Por su parte, Ángel Marqués comparte como su preparación implica un ejercicio de disciplina y reflexión: «Desde pequeño, en mi casa me enseñaron que la Cuaresma no es esperar la Resurrección; es un camino de sacrificios. Este año decidí dejar las redes sociales hasta el Domingo de Gloria, para enfocarme en el rezo y ayudar en la elaboración de los ornamentos de la iglesia».
Su relato evidencia como los ciudadanos reinterpretan el concepto de «sacrificio», adaptándolo a contextos actuales, sin perder el núcleo devocional.
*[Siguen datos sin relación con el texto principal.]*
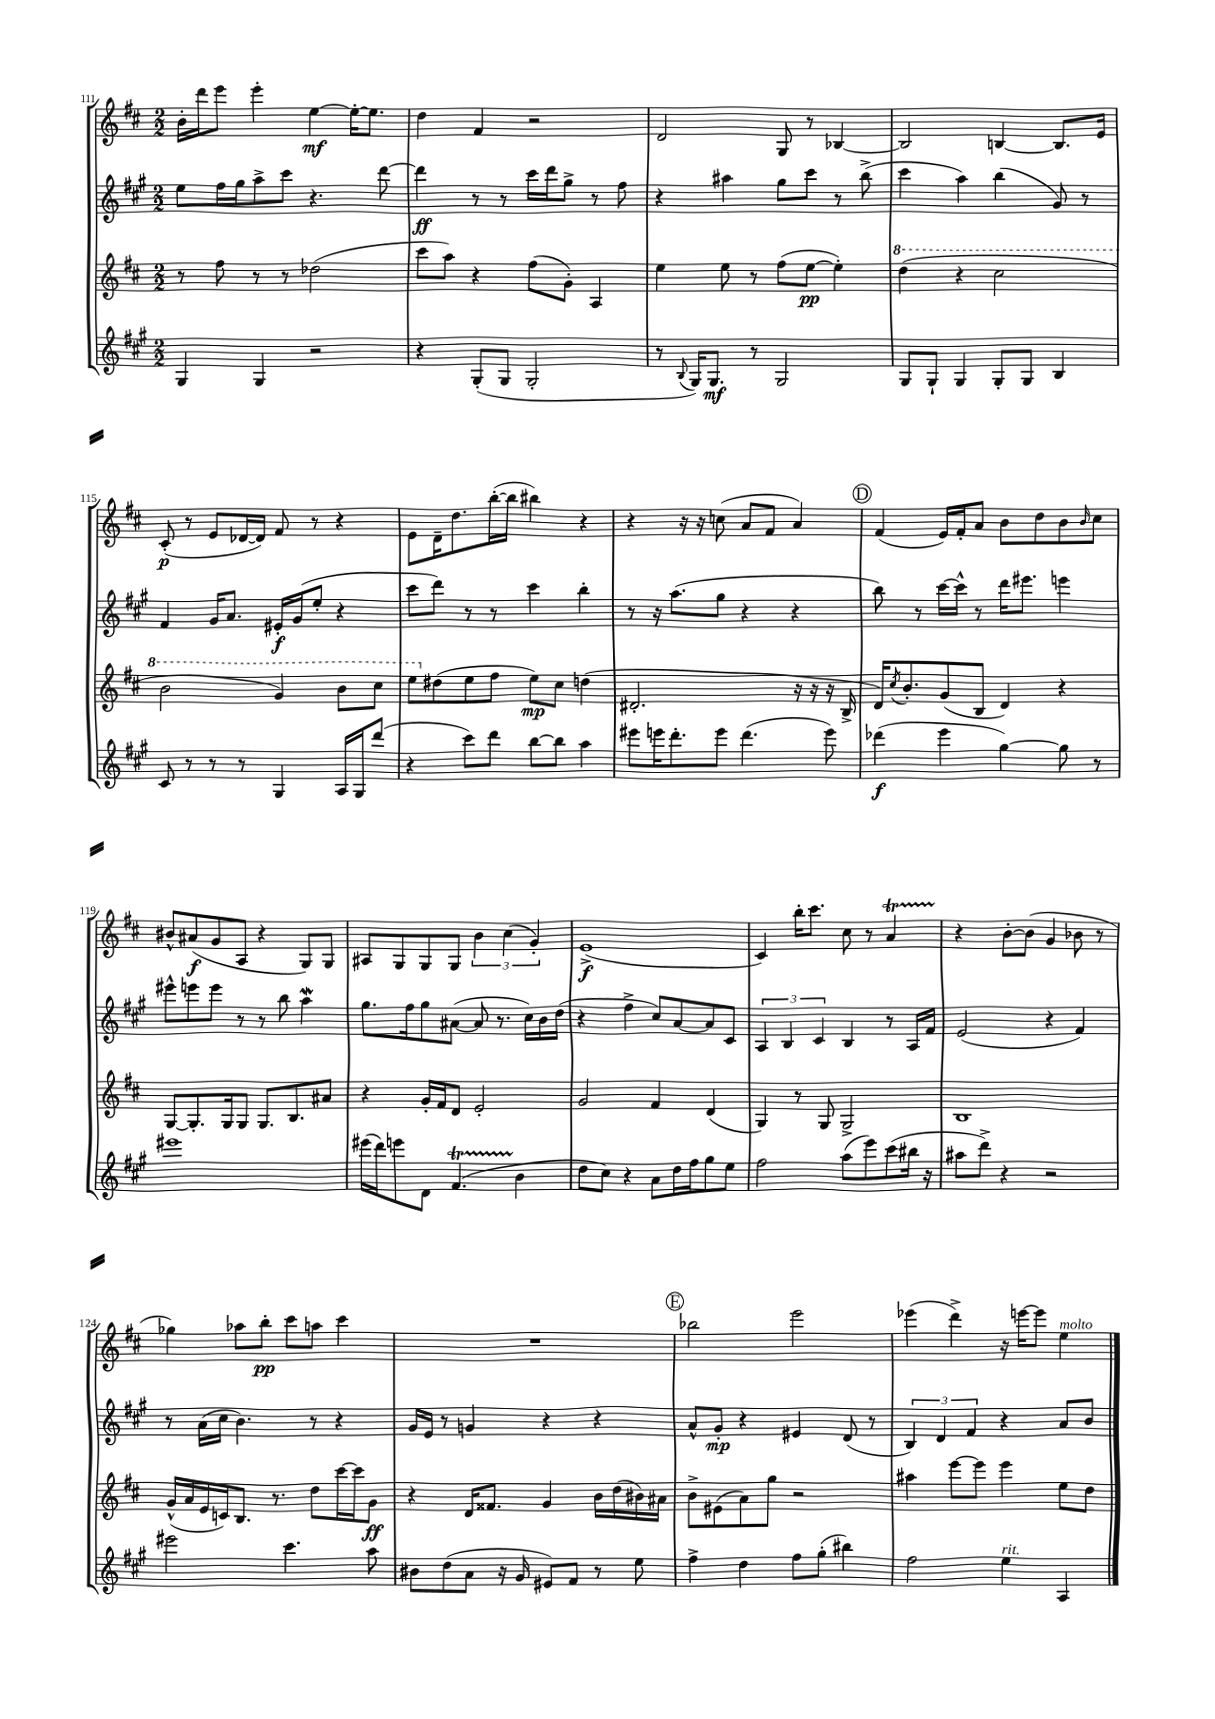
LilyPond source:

<<
\new StaffGroup <<
\new Staff = "s0" {
    \clef treble \key d \major \numericTimeSignature \time 2/2
    b'16-. d'''16 e'''8 e'''4-. e''4~\mf e''16~-. e''8. |
    d''4 fis'4 r2 |
    d'2 g8 r8 bes4~ |
    bes2 b4~ b8. e'16 |
    cis'8-.\p( r8 e'8 des'16~ des'16) fis'8 r8 r4 |
    e'8 d'16-- d''8. b''16~-.( b''16 bis''4) r4 |
    r4 r16 r16 c''8( a'8 fis'8 a'4) |
    \mark \markup { \circle "D" } fis'4( e'16) fis'16-. a'8 b'8 d''8 b'8 \grace { b'16 } cis''8 |
    bis'8-^ ais'8\f( g'8 a8 r4 g8) g8 |
    ais8 g8 g8 g8 \tuplet 3/2 { b'4 cis''4( g'4-.) } |
    e'1->\f( |
    cis'4) b''16-. cis'''8. cis''8 r8 a'4\startTrillSpan |
    r4\stopTrillSpan b'8~-. b'8( g'4 bes'8 r8 |
    ges''4) aes''8 b''8-.\pp cis'''8 a''8 cis'''4 |
    R1 |
    \mark \markup { \circle "E" } bes''2 e'''2 |
    ees'''4( d'''4->) r16 e'''16~ e'''8 e''4^\markup { \italic "molto" } \bar "|." |
}
\new Staff = "s1" {
    \clef treble \key a \major \numericTimeSignature \time 2/2
    e''8 fis''16 gis''16 a''8-> cis'''8 r4. d'''8~ |
    d'''4\ff r8 r8 cis'''16 d'''16 gis''8-> r8 fis''8 |
    r4 ais''4 gis''8 cis'''8 r8 b''8->( |
    cis'''4 a''4) b''4( gis'8) r8 |
    fis'4 gis'16 a'8. eis'16-.\f gis'16( e''8-. r4 |
    cis'''8 d'''8) r8 r8 cis'''4 b''4-. |
    r8 r16 a''8.( gis''8 r4 r4 |
    \mark \markup { \circle "D" } b''8) r8 cis'''16~ cis'''16-^ r8 d'''16 eis'''8. e'''4 |
    eis'''8-^ e'''8 e'''8 r8 r8 b''8 a''4\mordent |
    gis''8. fis''16 gis''8 ais'8~( ais'8 r8. cis''16) b'16 d''16( |
    r4 fis''4-> cis''8) a'8~ a'8 cis'8 |
    \tuplet 3/2 { a4 b4 cis'4 } b4 r8 a16 fis'16 |
    e'2( r4 fis'4) |
    r8 a'16( cis''16 b'4.) r8 r4 |
    gis'16 e'16 r8 g'4 r4 r4 |
    \mark \markup { \circle "E" } a'8-^ gis'8-.\mp r4 eis'4 d'8( r8 |
    \tuplet 3/2 { b4) d'4 fis'4 } r4 a'8 b'8 \bar "|." |
}
\new Staff = "s2" {
    \clef treble \key d \major \numericTimeSignature \time 2/2
    r8 fis''8 r8 r8 des''2( |
    cis'''8 a''8) r4 fis''8( g'8-.) a4 |
    e''4 e''8 r8 fis''8( e''8~\pp e''4-.) |
    \ottava #1 d'''4( r4 cis'''2 |
    b''2 g''4) b''8 cis'''8 |
    e'''8 \ottava #0 dis''8( e''8 fis''8 e''8\mp) cis''8 d''4( |
    dis'2.-. r16 r16 r16 b16-> |
    \mark \markup { \circle "D" } d'16) \acciaccatura { cis''8 } b'8.-. g'8( b8 d'4) r4 |
    g8~ g8.-. g16 g8 g8. b8. ais'8 |
    r4 g'16-. fis'16 d'8 e'2-. |
    g'2 fis'4 d'4( |
    g4) r8 g8 g2-> |
    b1 |
    g'16-^( a'16 e'16 c'16) b8. r8. d''8 cis'''16~ cis'''16 g'8\ff |
    r4 d'16 fisis'8. g'4 b'16 d''16( bis'16) ais'16 |
    \mark \markup { \circle "E" } b'8-> eis'8( a'8) g''8 r2 |
    ais''4 e'''8~ e'''8 e'''4 e''8 d''8 \bar "|." |
}
\new Staff = "s3" {
    \clef treble \key a \major \numericTimeSignature \time 2/2
    gis4 gis4 r2 |
    r4 gis8-.( gis8 gis2-. |
    r8 \appoggiatura { b8 } gis16) gis8.\mf r8 gis2 |
    gis8 gis8-! gis4 gis8-. gis8 b4 |
    cis'8 r8 r8 r8 gis4 a16 gis16 d'''8( |
    r4 cis'''8) d'''8 b''8~ b''8 a''4 |
    eis'''8 e'''16 d'''8.-. e'''8 d'''4.( e'''8) |
    \mark \markup { \circle "D" } des'''4\f( e'''4 gis''4~) gis''8 r8 |
    eis'''1 |
    eis'''16( d'''16) e'''8 d'8 fis'4.\startTrillSpan( b'4\stopTrillSpan |
    d''8 cis''8) r4 a'8 d''16 fis''16 gis''8 e''8 |
    fis''2 a''8( e'''8) cis'''8( bis''16 r16 |
    ais''8 d'''8->) r4 r2 |
    eis'''2 cis'''4. a''8 |
    bis'8 d''8( a'8 r16 gis'16 eis'8) fis'8 r8 e''8 |
    \mark \markup { \circle "E" } fis''4-> d''4 fis''8 gis''8-.( bis''4) |
    fis''2 e''4^\markup { \italic "rit." } a4 \bar "|." |
}
>>
>>
\layout { \context { \Score currentBarNumber = #111 } }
El señor Marqués destacó, además, que estas prácticas fortalecen su sentido de pertenencia.
«Cuando participo en las procesiones, no sólo llevo una imagen, velas y voy con mi familia, además cargo el orgullo de ser venezolano, de tener raíces que nos unen, al tiempo que elevó mis oraciones», puntualizó Marqués.
Más allá de lo individual, Ribas despliega un entramado comunitario, las mujeres preparan todo lo necesario para orar, al tiempo que ofrecen lo mejor de la cocina a sus familias, los niños ensayando cantos litúrgicos y los hombres colocando los populares enlaces de palma en ventanas y puertas que decorarán las calles.

En cada rincón la gastronomía emerge como un lenguaje de fe, las familias intercambian recetas, como el famoso «Pastel de Chucho», adaptado para los días de abstinencia o los guisos de chigüire, que aunque polémicos para algunos, son emblemáticos en la región. Estas acciones, aparentemente cotidianas, son hilos que tejen la identidad de un pueblo que se mira a sí mismo a través del prisma de la tradición.
La Semana Santa en Ribas no es un simple recordatorio litúrgico; es un espejo donde se reflejan las capas más profundas de su ser comunitario. Entre el repicar de las campanas y el crujir de las hojas de plátano para colocar las conservas, este municipio escribe año tras año, una crónica de resistencia cultural.
En resumidas cuentas, en esta parte de la región aragüeña, la fe no se vive en soledad, es una sinfonía de voces, sabores y colores que confirman que en tiempos de incertidumbre, las tradiciones siguen siendo el ancla más firme. Ribas, en su modestia, enseña que la espiritualidad también se cocina, se canta y se camina.